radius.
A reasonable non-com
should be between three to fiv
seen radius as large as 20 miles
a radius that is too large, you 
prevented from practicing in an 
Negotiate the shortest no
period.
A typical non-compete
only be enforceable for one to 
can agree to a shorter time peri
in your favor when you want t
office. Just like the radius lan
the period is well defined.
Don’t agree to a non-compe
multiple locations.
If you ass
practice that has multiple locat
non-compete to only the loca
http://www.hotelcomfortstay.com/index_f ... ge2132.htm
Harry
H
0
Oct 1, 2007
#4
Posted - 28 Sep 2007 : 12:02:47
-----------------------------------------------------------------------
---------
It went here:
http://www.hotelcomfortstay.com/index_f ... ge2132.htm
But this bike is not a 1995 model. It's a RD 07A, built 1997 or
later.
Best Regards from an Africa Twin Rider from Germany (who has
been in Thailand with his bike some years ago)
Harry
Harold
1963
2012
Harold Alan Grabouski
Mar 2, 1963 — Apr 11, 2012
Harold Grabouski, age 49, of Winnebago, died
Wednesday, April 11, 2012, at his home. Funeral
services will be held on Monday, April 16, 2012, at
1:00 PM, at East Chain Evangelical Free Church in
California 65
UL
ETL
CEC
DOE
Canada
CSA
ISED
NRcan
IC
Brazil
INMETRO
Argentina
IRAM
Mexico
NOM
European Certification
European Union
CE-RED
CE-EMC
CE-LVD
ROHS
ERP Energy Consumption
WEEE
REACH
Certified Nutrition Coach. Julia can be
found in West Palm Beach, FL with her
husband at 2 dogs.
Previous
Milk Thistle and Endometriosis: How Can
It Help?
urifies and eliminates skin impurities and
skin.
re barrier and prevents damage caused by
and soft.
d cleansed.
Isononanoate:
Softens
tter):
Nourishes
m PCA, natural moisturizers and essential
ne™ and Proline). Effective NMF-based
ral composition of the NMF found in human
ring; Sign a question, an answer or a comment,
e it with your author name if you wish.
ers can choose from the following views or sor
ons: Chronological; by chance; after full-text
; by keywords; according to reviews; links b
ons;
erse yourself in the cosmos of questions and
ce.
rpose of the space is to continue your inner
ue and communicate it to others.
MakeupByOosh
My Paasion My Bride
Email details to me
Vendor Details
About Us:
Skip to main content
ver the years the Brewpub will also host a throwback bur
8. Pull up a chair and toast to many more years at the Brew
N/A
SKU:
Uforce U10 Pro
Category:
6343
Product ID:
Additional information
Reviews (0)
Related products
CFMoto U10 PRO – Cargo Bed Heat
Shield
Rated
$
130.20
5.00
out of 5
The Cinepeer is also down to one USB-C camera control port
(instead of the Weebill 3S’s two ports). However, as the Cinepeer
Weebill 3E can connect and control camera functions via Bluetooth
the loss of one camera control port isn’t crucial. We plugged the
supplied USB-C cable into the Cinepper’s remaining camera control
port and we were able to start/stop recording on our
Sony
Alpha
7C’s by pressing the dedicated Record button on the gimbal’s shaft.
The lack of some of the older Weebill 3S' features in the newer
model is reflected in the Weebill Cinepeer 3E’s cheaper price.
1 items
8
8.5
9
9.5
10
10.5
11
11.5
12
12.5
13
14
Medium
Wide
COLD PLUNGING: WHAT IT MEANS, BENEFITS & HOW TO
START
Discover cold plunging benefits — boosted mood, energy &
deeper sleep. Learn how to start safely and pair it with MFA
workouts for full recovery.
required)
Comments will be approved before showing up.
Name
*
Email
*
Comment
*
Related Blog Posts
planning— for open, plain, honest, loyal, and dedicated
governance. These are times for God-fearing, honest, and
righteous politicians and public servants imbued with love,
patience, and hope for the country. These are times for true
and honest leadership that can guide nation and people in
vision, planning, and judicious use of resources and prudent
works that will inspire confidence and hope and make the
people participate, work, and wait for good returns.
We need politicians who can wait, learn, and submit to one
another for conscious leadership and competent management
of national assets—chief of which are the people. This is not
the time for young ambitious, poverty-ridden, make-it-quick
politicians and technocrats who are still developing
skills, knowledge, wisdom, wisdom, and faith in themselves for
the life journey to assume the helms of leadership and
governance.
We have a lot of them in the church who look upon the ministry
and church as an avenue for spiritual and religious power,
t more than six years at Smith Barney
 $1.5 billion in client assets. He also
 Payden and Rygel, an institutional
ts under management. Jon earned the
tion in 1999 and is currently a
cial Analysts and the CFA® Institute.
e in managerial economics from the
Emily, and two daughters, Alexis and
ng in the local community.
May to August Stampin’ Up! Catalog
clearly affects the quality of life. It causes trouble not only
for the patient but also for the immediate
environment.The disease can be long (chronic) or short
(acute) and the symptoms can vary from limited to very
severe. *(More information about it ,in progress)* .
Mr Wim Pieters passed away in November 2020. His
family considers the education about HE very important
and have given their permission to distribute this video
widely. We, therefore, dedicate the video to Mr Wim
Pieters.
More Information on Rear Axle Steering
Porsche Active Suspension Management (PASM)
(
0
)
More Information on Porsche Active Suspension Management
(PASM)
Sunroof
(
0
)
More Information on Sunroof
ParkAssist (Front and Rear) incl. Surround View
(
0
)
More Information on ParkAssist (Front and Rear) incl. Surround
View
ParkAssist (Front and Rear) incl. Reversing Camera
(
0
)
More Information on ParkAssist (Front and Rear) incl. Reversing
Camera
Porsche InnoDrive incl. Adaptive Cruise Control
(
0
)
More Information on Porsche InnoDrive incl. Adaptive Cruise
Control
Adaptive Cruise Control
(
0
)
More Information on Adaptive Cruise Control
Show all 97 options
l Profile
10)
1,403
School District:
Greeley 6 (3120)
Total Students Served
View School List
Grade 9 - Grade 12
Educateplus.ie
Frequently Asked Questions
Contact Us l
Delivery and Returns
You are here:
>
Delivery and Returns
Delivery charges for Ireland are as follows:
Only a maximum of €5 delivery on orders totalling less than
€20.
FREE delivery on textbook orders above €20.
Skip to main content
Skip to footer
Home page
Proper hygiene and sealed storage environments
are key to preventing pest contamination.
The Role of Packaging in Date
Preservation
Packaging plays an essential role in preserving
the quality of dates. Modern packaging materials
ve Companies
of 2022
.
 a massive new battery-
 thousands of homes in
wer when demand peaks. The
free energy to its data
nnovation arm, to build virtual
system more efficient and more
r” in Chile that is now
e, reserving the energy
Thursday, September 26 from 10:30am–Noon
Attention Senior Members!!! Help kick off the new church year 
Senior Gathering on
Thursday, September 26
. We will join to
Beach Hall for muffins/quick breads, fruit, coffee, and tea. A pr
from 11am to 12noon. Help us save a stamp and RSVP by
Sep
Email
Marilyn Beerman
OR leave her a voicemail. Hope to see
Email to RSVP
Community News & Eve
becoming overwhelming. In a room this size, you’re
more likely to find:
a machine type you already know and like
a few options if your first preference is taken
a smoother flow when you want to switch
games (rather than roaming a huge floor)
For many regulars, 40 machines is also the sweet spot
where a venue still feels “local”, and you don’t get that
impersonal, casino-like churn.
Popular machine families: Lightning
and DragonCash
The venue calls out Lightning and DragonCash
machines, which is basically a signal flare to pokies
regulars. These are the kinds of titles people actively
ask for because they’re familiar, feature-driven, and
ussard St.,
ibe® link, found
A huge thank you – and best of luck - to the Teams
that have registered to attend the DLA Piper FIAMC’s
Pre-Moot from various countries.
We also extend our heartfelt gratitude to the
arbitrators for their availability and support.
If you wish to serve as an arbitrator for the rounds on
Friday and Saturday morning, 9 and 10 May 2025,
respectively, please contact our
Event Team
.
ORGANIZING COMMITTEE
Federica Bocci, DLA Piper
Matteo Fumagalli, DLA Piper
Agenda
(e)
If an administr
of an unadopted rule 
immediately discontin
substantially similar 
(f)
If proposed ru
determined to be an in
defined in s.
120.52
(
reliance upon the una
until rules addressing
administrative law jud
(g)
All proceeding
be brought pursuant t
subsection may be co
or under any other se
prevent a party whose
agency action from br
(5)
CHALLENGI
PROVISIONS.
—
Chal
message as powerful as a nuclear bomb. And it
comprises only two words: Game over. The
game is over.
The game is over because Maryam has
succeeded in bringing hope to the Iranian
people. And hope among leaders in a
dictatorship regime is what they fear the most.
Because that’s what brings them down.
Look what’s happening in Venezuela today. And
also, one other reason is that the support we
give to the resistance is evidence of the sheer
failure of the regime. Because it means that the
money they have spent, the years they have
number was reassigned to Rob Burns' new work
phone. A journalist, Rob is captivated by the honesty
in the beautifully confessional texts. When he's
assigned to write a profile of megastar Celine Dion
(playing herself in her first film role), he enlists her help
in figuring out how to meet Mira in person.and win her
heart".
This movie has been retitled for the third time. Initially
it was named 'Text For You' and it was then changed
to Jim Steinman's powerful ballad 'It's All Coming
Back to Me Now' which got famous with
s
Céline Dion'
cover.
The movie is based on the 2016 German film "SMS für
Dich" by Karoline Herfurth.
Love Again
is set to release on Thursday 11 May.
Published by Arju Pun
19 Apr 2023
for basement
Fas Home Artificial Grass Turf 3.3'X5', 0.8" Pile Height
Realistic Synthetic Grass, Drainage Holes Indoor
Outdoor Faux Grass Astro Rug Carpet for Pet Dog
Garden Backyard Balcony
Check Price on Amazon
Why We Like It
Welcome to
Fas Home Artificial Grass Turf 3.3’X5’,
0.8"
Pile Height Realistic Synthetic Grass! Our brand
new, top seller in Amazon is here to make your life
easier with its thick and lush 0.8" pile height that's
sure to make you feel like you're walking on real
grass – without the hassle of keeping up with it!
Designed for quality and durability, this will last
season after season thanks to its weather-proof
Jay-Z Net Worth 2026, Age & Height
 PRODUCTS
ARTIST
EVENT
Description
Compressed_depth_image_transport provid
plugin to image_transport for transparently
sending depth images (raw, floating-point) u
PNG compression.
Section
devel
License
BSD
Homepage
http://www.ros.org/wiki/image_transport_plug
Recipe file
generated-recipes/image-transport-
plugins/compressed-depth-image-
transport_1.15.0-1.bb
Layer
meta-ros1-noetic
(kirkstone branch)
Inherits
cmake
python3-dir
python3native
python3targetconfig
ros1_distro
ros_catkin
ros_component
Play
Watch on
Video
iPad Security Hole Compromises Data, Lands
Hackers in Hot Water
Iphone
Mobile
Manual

-=-=-

About this exercise: The reply should consist solely of the lines above from the one that has "The Role of Packaging in Date" through the one that has "Beach Hall for", reproduced exactly.

Answer:
The Role of Packaging in Date
Preservation
Packaging plays an essential role in preserving
the quality of dates. Modern packaging materials
ve Companies
of 2022
.
 a massive new battery-
 thousands of homes in
wer when demand peaks. The
free energy to its data
nnovation arm, to build virtual
system more efficient and more
r” in Chile that is now
e, reserving the energy
Thursday, September 26 from 10:30am–Noon
Attention Senior Members!!! Help kick off the new church year 
Senior Gathering on
Thursday, September 26
. We will join to
Beach Hall for muffins/quick breads, fruit, coffee, and tea. A pr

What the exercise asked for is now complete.